J’ai toujours énormément écouté Dial Records – Lawrence ou Efdemin par exemple. Leur approche est très mélodique et deep. Mais aussi, Pantha du Prince. Et pas mal d’artistes de Kompakt. Je suis assez mauvais avec les noms. Sinon, pas mal de hip-hop US de la côte est. Mais aussi du hip-hop allemand. J’ai eu aussi toute période heavy metal, comme les « Black Album », « Ride the Lightning » et « Kill em all » de Metallica, les deux premiers albums de Rammstein également, les groupes Life of Agony et Type O Negative. J’aime leur mélancolie et les ondes dark qu’il véhiculent.

Tu conseillerais à tout le monde de grandir en pleine nature ?

Oui, sincèrement. Quand tu grandis dans une région où tu n’as pas constamment d’obligations sociales, surtout quand tu n’es pas très doué avec ça, c’est sain. Tu as plus le temps à te concentrer sur toi et te faire une place plutôt que d’essayer de vivre avec d’incessants éléments perturbateurs. Le trafic automobile, la violence, le bruit, le stress, la pollution, l’accumulation de gens. A la campagne, tu peux facilement développer ta sensibilité. Tu peux être plus réactif à la beauté, comprendre la nature, la paix, le silence. Il y a une chose que je trouve super agréable aussi : tu peux arriver sur une prairie, dans une clairière, n’importe, y passer un moment et repartir avec la conviction qu’il t’appartient. Ce sentiment d’appartenance est plus compliqué en ville. Après, c’est ce que je pense et j’imagine que beaucoup de gens arrivent à développer ces capacités en ville. Mais, je le conseillerais à tout le monde.

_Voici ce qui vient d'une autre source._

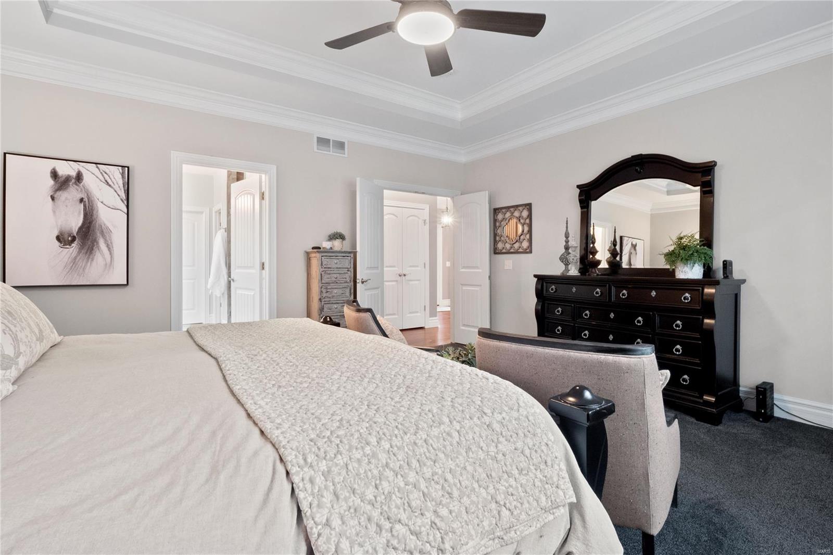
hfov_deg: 96.7
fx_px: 370
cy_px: 278
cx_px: 416
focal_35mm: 16
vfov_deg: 73.7
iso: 400
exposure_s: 1/1.25
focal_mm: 8
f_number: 10
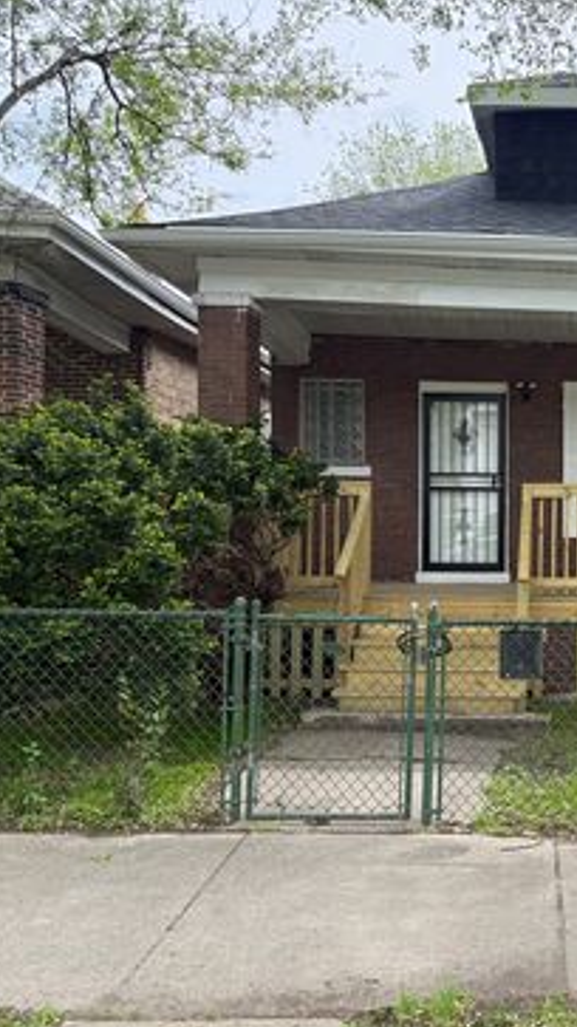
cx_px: 594
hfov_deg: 30.2
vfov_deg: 55.3
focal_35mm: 36
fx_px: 980
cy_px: 525
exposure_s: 1/1174
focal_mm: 6.76
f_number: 1.78
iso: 100
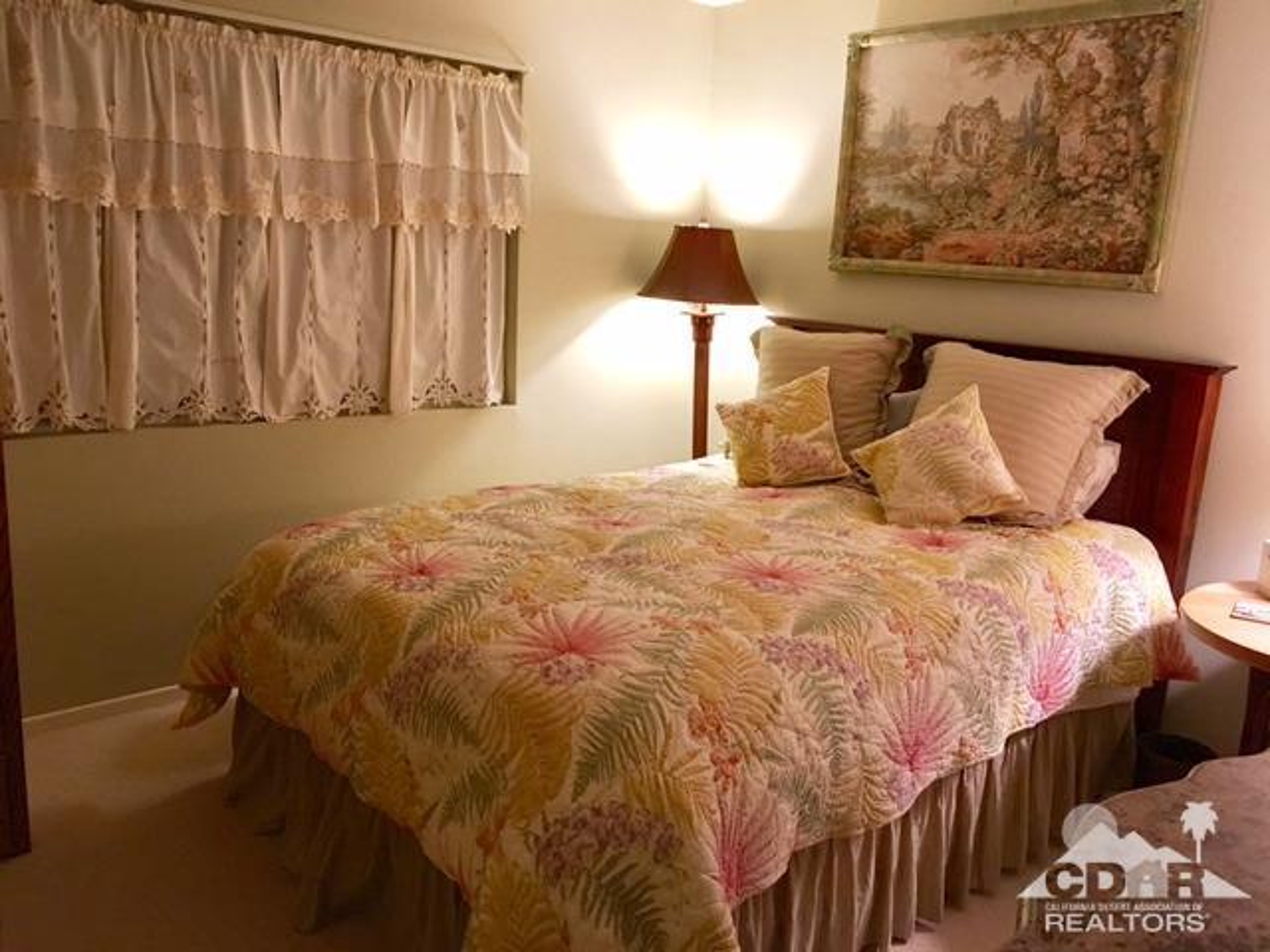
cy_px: 476
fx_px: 1064
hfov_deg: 61.7
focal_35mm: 29
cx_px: 635
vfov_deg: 48.2
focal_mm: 4.15
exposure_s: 1/30
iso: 160
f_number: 2.2
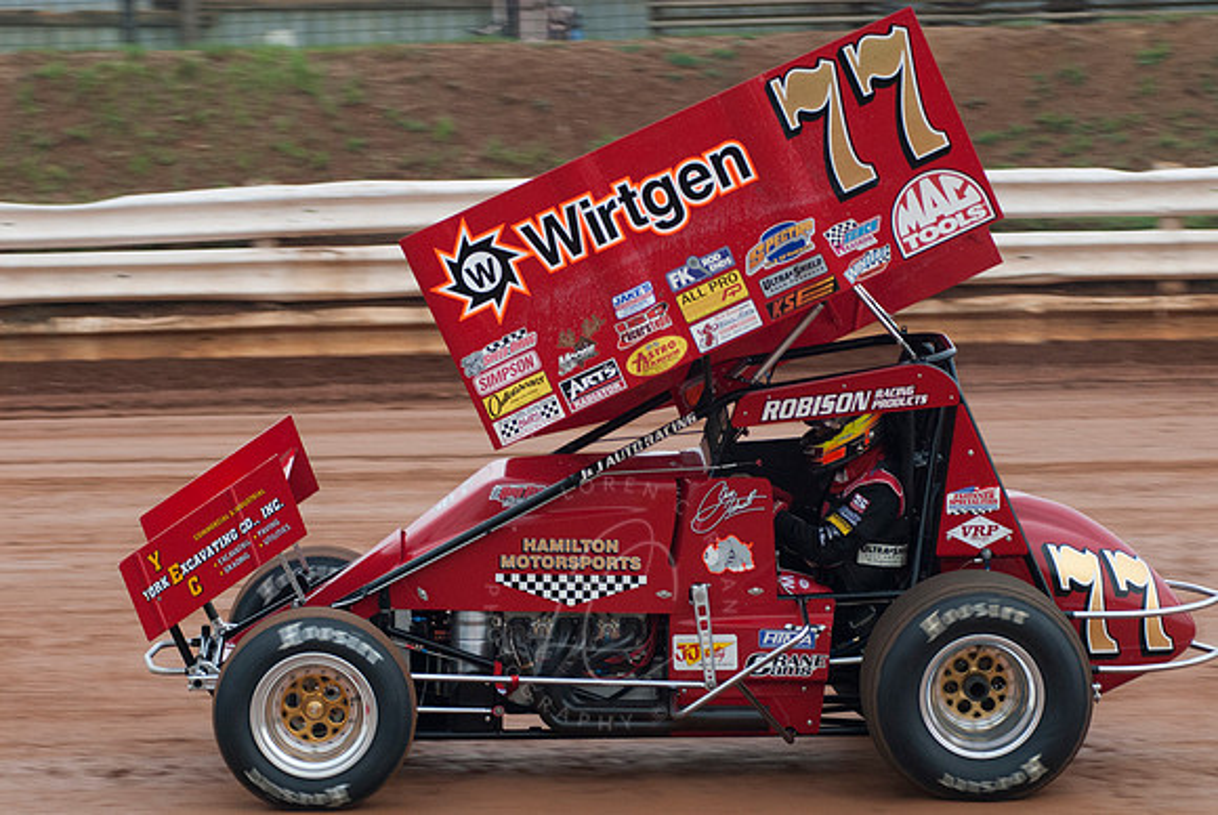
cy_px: 408
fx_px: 5080
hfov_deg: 13.7
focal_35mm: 150
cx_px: 609
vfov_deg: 9.2
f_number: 4
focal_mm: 100
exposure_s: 1/320
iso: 400
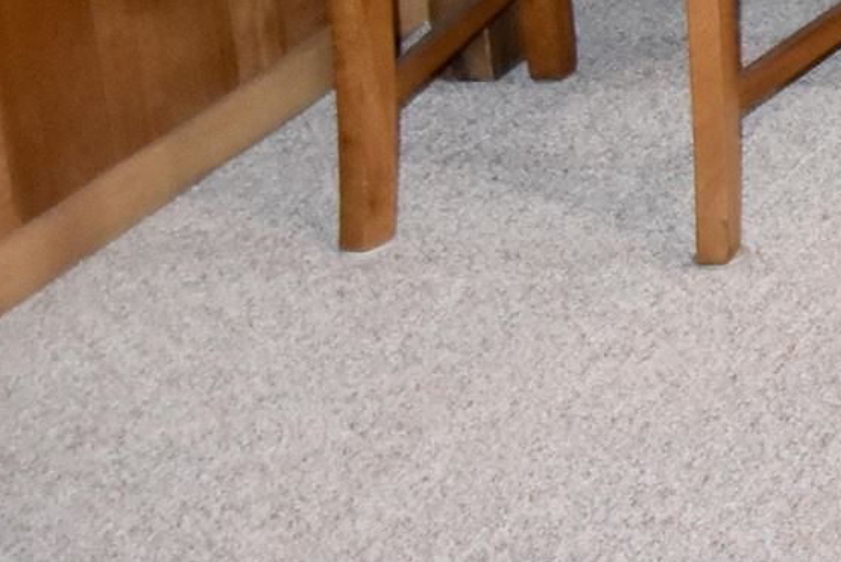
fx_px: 3109
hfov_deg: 11.6
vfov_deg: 9.6
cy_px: -586
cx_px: 2219
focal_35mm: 133
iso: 1400
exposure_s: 1/60
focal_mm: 16
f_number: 3.5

C’est paradoxal parce que maintenant tu fais de la musique pour des foules de gens qui dansent en groupes, voire esseulées, dans leur monde intérieur. Comme en ville. Des paquets de gens qui se croisent.

Les gros rassemblements comme en festival ou en club, c’est une autre histoire. Parfois, c’est magique, parfois vraiment bizarre. Mais, effectivement, il existe au sein de ces endroits, des petites communautés, et à l’intérieur des gens seuls. Mais ça n’est un endroit de passage, une pause dans ta vie.